I am not allowed to test the poisonous strengths of arsenic on the werewolf bites of the hufflepuff first years (see number 23)
Mops are not used for flying, so I should not tell first years that it is fun to ride them off the top of the North Tower.
I should not tell first years that Devil's Snare is a nice place to take a nap.
I should not lock Mrs. Norris in the owlery.
I should not bring a muggle cell phone to death eater meetings. They become problematic if Pot- I mean, Parkinson tries to call me.
Publishing the gruesome details of ones love life is frowned upon by the older half of society. The rest of society is turned on by it. Neither of which is something the ministry of magic wants happening.
It is not good to wallow in misery… or chocolate.
I will not walk into the Great Hall carrying my "Harry Potter is cool" lunchbox. It scares people.
The sorting hat does not enjoy being cursed out.
neither does Dumbledore.
or Voldemort.
Add Snape, McGonnagall, and Filch to the list.

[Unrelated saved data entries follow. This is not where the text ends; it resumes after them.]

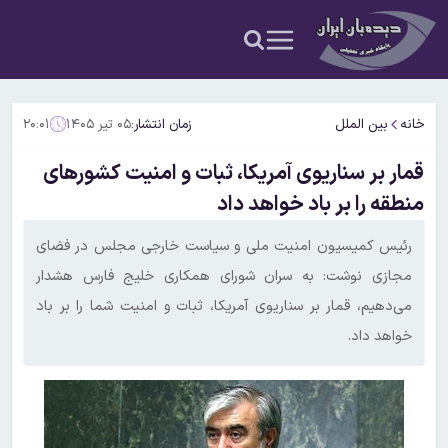
خانه
بین الملل
زمان انتشار:
۰۵ تیر ۱۴۰۵
۲۰:۰۱
قمار بر سناریوی آمریکا، ثبات و امنیت کشورهای
منطقه را بر باد خواهد داد
رئیس کمیسیون امنیت ملی و سیاست خارجی مجلس در فضای
مجازی نوشت: ‏به سران شورای همکاری خلیج فارس هشدار
می‌دهیم، قمار بر سناریوی آمریکا، ثبات و امنیت شما را بر باد
خواهد داد.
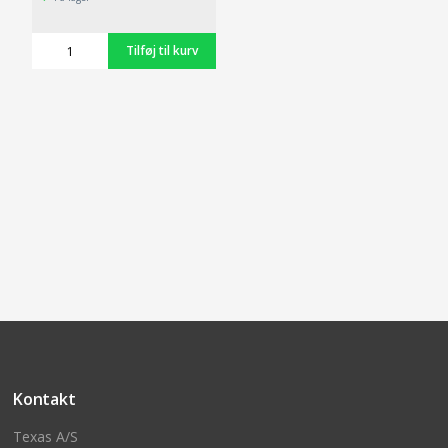
Kontakt
Texas A/S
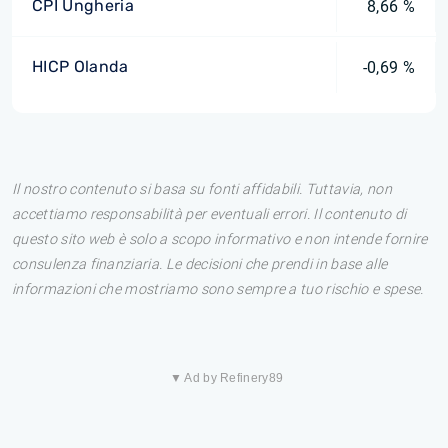
CPI Ungheria
8,66 %
HICP Olanda
-0,69 %
Il nostro contenuto si basa su fonti affidabili. Tuttavia, non
accettiamo responsabilità per eventuali errori. Il contenuto di
questo sito web è solo a scopo informativo e non intende fornire
consulenza finanziaria. Le decisioni che prendi in base alle
informazioni che mostriamo sono sempre a tuo rischio e spese.
▼ Ad by Refinery89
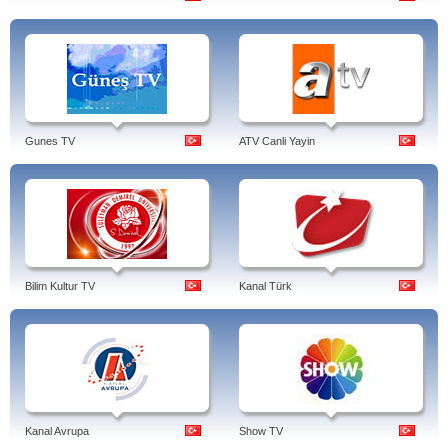
Gunes TV
ATV Canli Yayin
Bilim Kultur TV
Kanal Türk
Kanal Avrupa
Show TV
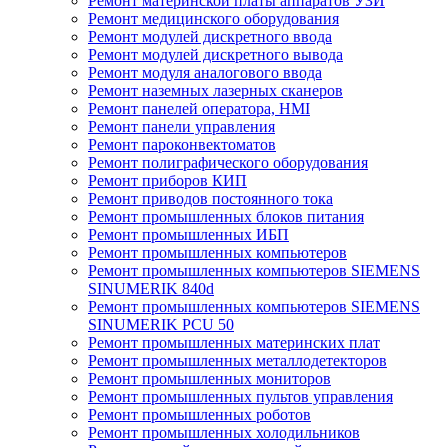
Ремонт материнской платы аппаратов УЗИ
Ремонт медицинского оборудования
Ремонт модулей дискретного ввода
Ремонт модулей дискретного вывода
Ремонт модуля аналогового ввода
Ремонт наземных лазерных сканеров
Ремонт панелей оператора, HMI
Ремонт панели управления
Ремонт пароконвектоматов
Ремонт полиграфического оборудования
Ремонт приборов КИП
Ремонт приводов постоянного тока
Ремонт промышленных блоков питания
Ремонт промышленных ИБП
Ремонт промышленных компьютеров
Ремонт промышленных компьютеров SIEMENS
SINUMERIK 840d
Ремонт промышленных компьютеров SIEMENS
SINUMERIK PCU 50
Ремонт промышленных материнских плат
Ремонт промышленных металлодетекторов
Ремонт промышленных мониторов
Ремонт промышленных пультов управления
Ремонт промышленных роботов
Ремонт промышленных холодильников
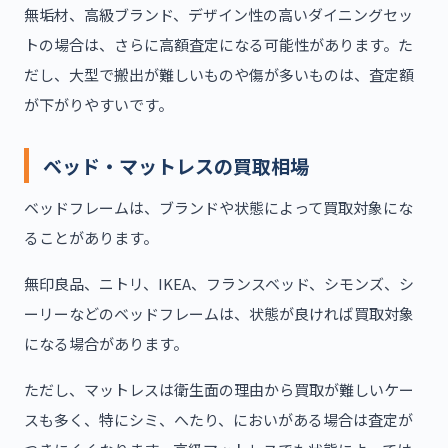
無垢材、高級ブランド、デザイン性の高いダイニングセッ
トの場合は、さらに高額査定になる可能性があります。た
だし、大型で搬出が難しいものや傷が多いものは、査定額
が下がりやすいです。
ベッド・マットレスの買取相場
ベッドフレームは、ブランドや状態によって買取対象にな
ることがあります。
無印良品、ニトリ、IKEA、フランスベッド、シモンズ、シ
ーリーなどのベッドフレームは、状態が良ければ買取対象
になる場合があります。
ただし、マットレスは衛生面の理由から買取が難しいケー
スも多く、特にシミ、へたり、においがある場合は査定が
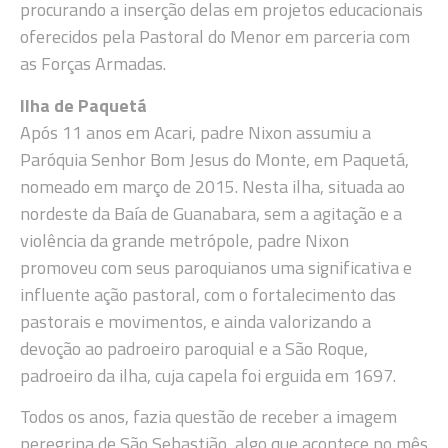
procurando a inserção delas em projetos educacionais
oferecidos pela Pastoral do Menor em parceria com
as Forças Armadas.
Ilha de Paquetá
Após 11 anos em Acari, padre Nixon assumiu a
Paróquia Senhor Bom Jesus do Monte, em Paquetá,
nomeado em março de 2015. Nesta ilha, situada ao
nordeste da Baía de Guanabara, sem a agitação e a
violência da grande metrópole, padre Nixon
promoveu com seus paroquianos uma significativa e
influente ação pastoral, com o fortalecimento das
pastorais e movimentos, e ainda valorizando a
devoção ao padroeiro paroquial e a São Roque,
padroeiro da ilha, cuja capela foi erguida em 1697.
Todos os anos, fazia questão de receber a imagem
peregrina de São Sebastião, algo que acontece no mês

I am not allowed to ask Filch if he is having an affair with Madame Pince
I am not allowed to ask Dumbledore if his lemon drops are spiked.
The Hufflepuff Common room is NOT fireproof.

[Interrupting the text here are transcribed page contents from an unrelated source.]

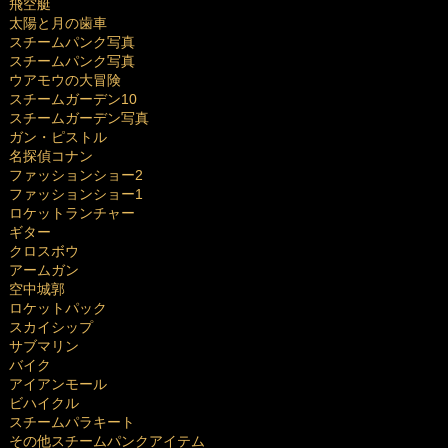
飛空艇
太陽と月の歯車
スチームパンク写真
スチームパンク写真
ウアモウの大冒険
スチームガーデン10
スチームガーデン写真
ガン・ピストル
名探偵コナン
ファッションショー2
ファッションショー1
ロケットランチャー
ギター
クロスボウ
アームガン
空中城郭
ロケットパック
スカイシップ
サブマリン
バイク
アイアンモール
ビハイクル
スチームパラキート
その他スチームパンクアイテム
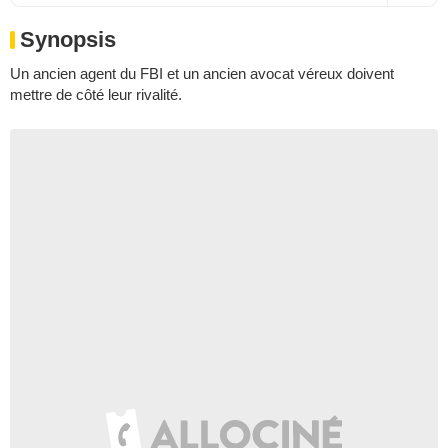
Synopsis
Un ancien agent du FBI et un ancien avocat véreux doivent
mettre de côté leur rivalité.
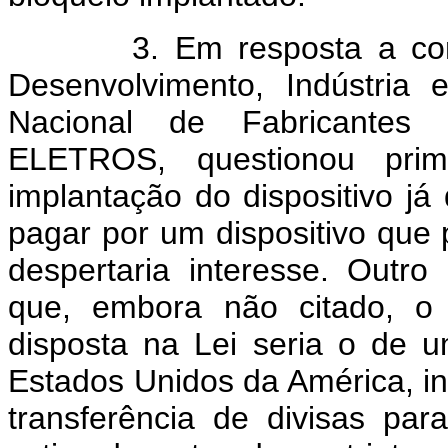
3. Em resposta a consult
Desenvolvimento, Indústria 
Nacional de Fabricantes d
ELETROS, questionou prime
implantação do dispositivo j
pagar por um dispositivo que 
despertaria interesse. Outr
que, embora não citado, o 
disposta na Lei seria o de 
Estados Unidos da América, int
transferência de divisas pa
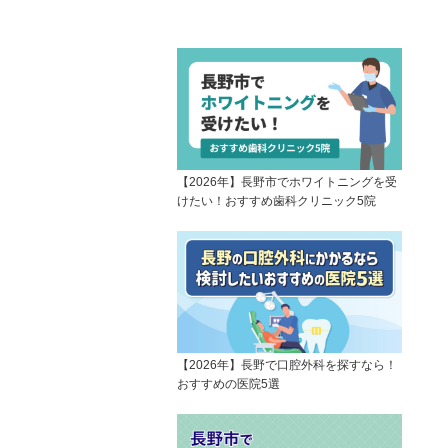
【2026年】長野市でホワイトニングを受
けたい！おすすめ歯科クリニック5院
【2026年】長野で口腔外科を探すなら！
おすすめの医院5選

Ravenclaws do not enjoy me "Borrowing" their books and then filling them with PORN!
Nor do they appreciate my attempts to warm up the slytherin common room. By lighting their books on fire.
Nor do they want a charm that makes it so the song Blood Sex And Booze plays in their common room on replay for eight days.

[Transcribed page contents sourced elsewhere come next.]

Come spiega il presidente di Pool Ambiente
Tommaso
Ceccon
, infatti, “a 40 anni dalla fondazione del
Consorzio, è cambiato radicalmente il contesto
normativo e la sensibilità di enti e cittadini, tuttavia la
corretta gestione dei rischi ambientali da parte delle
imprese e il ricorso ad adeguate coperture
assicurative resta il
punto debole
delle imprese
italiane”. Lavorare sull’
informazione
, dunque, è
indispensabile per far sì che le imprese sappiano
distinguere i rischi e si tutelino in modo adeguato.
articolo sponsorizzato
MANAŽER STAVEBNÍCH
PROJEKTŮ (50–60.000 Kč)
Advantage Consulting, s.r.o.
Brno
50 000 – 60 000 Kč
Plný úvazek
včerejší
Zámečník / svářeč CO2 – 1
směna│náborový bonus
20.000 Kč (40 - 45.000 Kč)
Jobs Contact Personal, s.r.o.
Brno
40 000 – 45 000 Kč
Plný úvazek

The ghosts however, do appreciate it.
I am not allowed to send professor Binns pamphlets for funeral homes.
The goblins in Gringotts do not like being called Rumplestiltskin. Neither do the leprechauns. Nor do they like being called cheapskates for giving away fake gold.
It is painful to play leapfrog with unicorns.
Centaurs do not know how to jump over the moon. Nor do they appreciate being called the cow who did know.
Dragons do not, in fact, like being called Barney.
The four Hogwarts founders were not the four teletubbies nor the other way around.
McGonnagall does not need to get laid. Especially by Goyle.
Pansy Parkinson is not allowed to rape Snape (But hey! That rhymes)
Parkinson is good. Potter is bad. I will get this through my head.
Their both good in a different way though. HEY! GET YOUR MIND INTO THE GUTTER!
I will not bring a puppy to the potions classroom, seeing as most potions are lethal to them.
If you sic Hagrid's dog on McGonnagall, she will not run. Unless she's being a cat….
prefect ≠ God
The cursing out of people in public places, however amusing, is frowned upon by Dumbassdore.
Neither does he like being called that.
Duels to the death are against the rules.
Dungbombs do NOT smell good and I do NOT need to test it out.
Trolls are not on the acceptable pets list.
Neither are vampires.
Getting laid by every person in the school does not earn me a medal. I should know. Though if there was a medal for it I would get it.